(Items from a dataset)
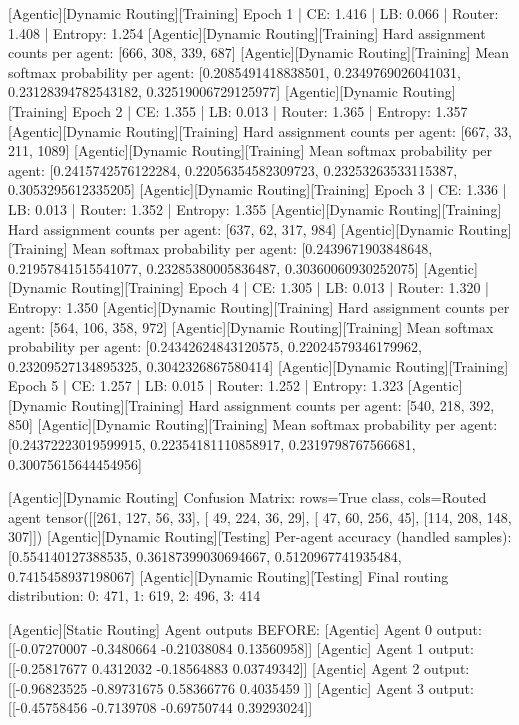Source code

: [Agentic][Dynamic Routing][Training] Epoch 1 | CE: 1.416 | LB: 0.066 | Router: 1.408 | Entropy: 1.254
[Agentic][Dynamic Routing][Training] Hard assignment counts per agent: [666, 308, 339, 687]
[Agentic][Dynamic Routing][Training] Mean softmax probability per agent: [0.2085491418838501, 0.2349769026041031, 0.23128394782543182, 0.32519006729125977]
[Agentic][Dynamic Routing][Training] Epoch 2 | CE: 1.355 | LB: 0.013 | Router: 1.365 | Entropy: 1.357
[Agentic][Dynamic Routing][Training] Hard assignment counts per agent: [667, 33, 211, 1089]
[Agentic][Dynamic Routing][Training] Mean softmax probability per agent: [0.2415742576122284, 0.22056354582309723, 0.23253263533115387, 0.3053295612335205]
[Agentic][Dynamic Routing][Training] Epoch 3 | CE: 1.336 | LB: 0.013 | Router: 1.352 | Entropy: 1.355
[Agentic][Dynamic Routing][Training] Hard assignment counts per agent: [637, 62, 317, 984]
[Agentic][Dynamic Routing][Training] Mean softmax probability per agent: [0.2439671903848648, 0.21957841515541077, 0.23285380005836487, 0.30360060930252075]
[Agentic][Dynamic Routing][Training] Epoch 4 | CE: 1.305 | LB: 0.013 | Router: 1.320 | Entropy: 1.350
[Agentic][Dynamic Routing][Training] Hard assignment counts per agent: [564, 106, 358, 972]
[Agentic][Dynamic Routing][Training] Mean softmax probability per agent: [0.24342624843120575, 0.22024579346179962, 0.23209527134895325, 0.3042326867580414]
[Agentic][Dynamic Routing][Training] Epoch 5 | CE: 1.257 | LB: 0.015 | Router: 1.252 | Entropy: 1.323
[Agentic][Dynamic Routing][Training] Hard assignment counts per agent: [540, 218, 392, 850]
[Agentic][Dynamic Routing][Training] Mean softmax probability per agent: [0.24372223019599915, 0.22354181110858917, 0.2319798767566681, 0.30075615644454956]

[Agentic][Dynamic Routing] Confusion Matrix: rows=True class, cols=Routed agent
tensor([[261, 127,  56,  33],
[ 49, 224,  36,  29],
[ 47,  60, 256,  45],
[114, 208, 148, 307]])
[Agentic][Dynamic Routing][Testing] Per-agent accuracy (handled samples): [0.554140127388535, 0.36187399030694667, 0.5120967741935484, 0.7415458937198067]
[Agentic][Dynamic Routing][Testing] Final routing distribution: {0: 471, 1: 619, 2: 496, 3: 414}

[Agentic][Static Routing] Agent outputs BEFORE:
[Agentic] Agent 0 output: [[-0.07270007 -0.3480664  -0.21038084  0.13560958]]
[Agentic] Agent 1 output: [[-0.25817677  0.4312032  -0.18564883  0.03749342]]
[Agentic] Agent 2 output: [[-0.96823525 -0.89731675  0.58366776  0.4035459 ]]
[Agentic] Agent 3 output: [[-0.45758456 -0.7139708  -0.69750744  0.39293024]]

■ The task ■
A verbatim transcription of the records, pictures excluded, is the required output.

■ Answer to the problem ■
Source code

: [Agentic][Dynamic Routing][Training] Epoch 1 | CE: 1.416 | LB: 0.066 | Router: 1.408 | Entropy: 1.254
[Agentic][Dynamic Routing][Training] Hard assignment counts per agent: [666, 308, 339, 687]
[Agentic][Dynamic Routing][Training] Mean softmax probability per agent: [0.2085491418838501, 0.2349769026041031, 0.23128394782543182, 0.32519006729125977]
[Agentic][Dynamic Routing][Training] Epoch 2 | CE: 1.355 | LB: 0.013 | Router: 1.365 | Entropy: 1.357
[Agentic][Dynamic Routing][Training] Hard assignment counts per agent: [667, 33, 211, 1089]
[Agentic][Dynamic Routing][Training] Mean softmax probability per agent: [0.2415742576122284, 0.22056354582309723, 0.23253263533115387, 0.3053295612335205]
[Agentic][Dynamic Routing][Training] Epoch 3 | CE: 1.336 | LB: 0.013 | Router: 1.352 | Entropy: 1.355
[Agentic][Dynamic Routing][Training] Hard assignment counts per agent: [637, 62, 317, 984]
[Agentic][Dynamic Routing][Training] Mean softmax probability per agent: [0.2439671903848648, 0.21957841515541077, 0.23285380005836487, 0.30360060930252075]
[Agentic][Dynamic Routing][Training] Epoch 4 | CE: 1.305 | LB: 0.013 | Router: 1.320 | Entropy: 1.350
[Agentic][Dynamic Routing][Training] Hard assignment counts per agent: [564, 106, 358, 972]
[Agentic][Dynamic Routing][Training] Mean softmax probability per agent: [0.24342624843120575, 0.22024579346179962, 0.23209527134895325, 0.3042326867580414]
[Agentic][Dynamic Routing][Training] Epoch 5 | CE: 1.257 | LB: 0.015 | Router: 1.252 | Entropy: 1.323
[Agentic][Dynamic Routing][Training] Hard assignment counts per agent: [540, 218, 392, 850]
[Agentic][Dynamic Routing][Training] Mean softmax probability per agent: [0.24372223019599915, 0.22354181110858917, 0.2319798767566681, 0.30075615644454956]

[Agentic][Dynamic Routing] Confusion Matrix: rows=True class, cols=Routed agent
tensor([[261, 127,  56,  33],
[ 49, 224,  36,  29],
[ 47,  60, 256,  45],
[114, 208, 148, 307]])
[Agentic][Dynamic Routing][Testing] Per-agent accuracy (handled samples): [0.554140127388535, 0.36187399030694667, 0.5120967741935484, 0.7415458937198067]
[Agentic][Dynamic Routing][Testing] Final routing distribution: {0: 471, 1: 619, 2: 496, 3: 414}

[Agentic][Static Routing] Agent outputs BEFORE:
[Agentic] Agent 0 output: [[-0.07270007 -0.3480664  -0.21038084  0.13560958]]
[Agentic] Agent 1 output: [[-0.25817677  0.4312032  -0.18564883  0.03749342]]
[Agentic] Agent 2 output: [[-0.96823525 -0.89731675  0.58366776  0.4035459 ]]
[Agentic] Agent 3 output: [[-0.45758456 -0.7139708  -0.69750744  0.39293024]]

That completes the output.